=== Exercise instructions ===
The records that follow must be reproduced in full, with every picture excluded.

*** Block opens ***

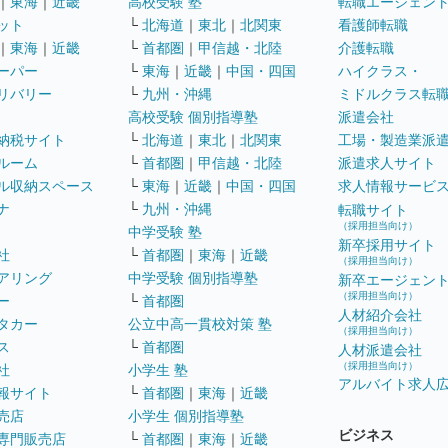
｜
東海
｜
近畿
高校受験 塾
転職エージェン
ット
└
北海道
｜
東北
｜
北関東
看護師転職
｜
東海
｜
近畿
└
首都圏
｜
甲信越・北陸
介護転職
ーパー
└
東海
｜
近畿
｜
中国・四国
ハイクラス・
リバリー
└
九州・沖縄
ミドルクラス転
高校受験 個別指導塾
派遣会社
納税サイト
└
北海道
｜
東北
｜
北関東
工場・製造業派
ルーム
└
首都圏
｜
甲信越・北陸
派遣求人サイト
ル収納スペース
└
東海
｜
近畿
｜
中国・四国
求人情報サービ
ナ
└
九州・沖縄
転職サイト
（採用担当向け）
中学受験 塾
新卒採用サイト
社
└
首都圏
｜
東海
｜
近畿
（採用担当向け）
アリング
中学受験 個別指導塾
新卒エージェン
（採用担当向け）
ー
└
首都圏
人材紹介会社
タカー
公立中高一貫校対策 塾
（採用担当向け）
ス
└
首都圏
人材派遣会社
（採用担当向け）
社
小学生 塾
アルバイト求人
報サイト
└
首都圏
｜
東海
｜
近畿
売店
小学生 個別指導塾
ビジネス
専門販売店
└
首都圏
｜
東海
｜
近畿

*** Block closes ***

=== Your response ===
｜
東海
｜
近畿
高校受験 塾
転職エージェン
ット
└
北海道
｜
東北
｜
北関東
看護師転職
｜
東海
｜
近畿
└
首都圏
｜
甲信越・北陸
介護転職
ーパー
└
東海
｜
近畿
｜
中国・四国
ハイクラス・
リバリー
└
九州・沖縄
ミドルクラス転
高校受験 個別指導塾
派遣会社
納税サイト
└
北海道
｜
東北
｜
北関東
工場・製造業派
ルーム
└
首都圏
｜
甲信越・北陸
派遣求人サイト
ル収納スペース
└
東海
｜
近畿
｜
中国・四国
求人情報サービ
ナ
└
九州・沖縄
転職サイト
（採用担当向け）
中学受験 塾
新卒採用サイト
社
└
首都圏
｜
東海
｜
近畿
（採用担当向け）
アリング
中学受験 個別指導塾
新卒エージェン
（採用担当向け）
ー
└
首都圏
人材紹介会社
タカー
公立中高一貫校対策 塾
（採用担当向け）
ス
└
首都圏
人材派遣会社
（採用担当向け）
社
小学生 塾
アルバイト求人
報サイト
└
首都圏
｜
東海
｜
近畿
売店
小学生 個別指導塾
ビジネス
専門販売店
└
首都圏
｜
東海
｜
近畿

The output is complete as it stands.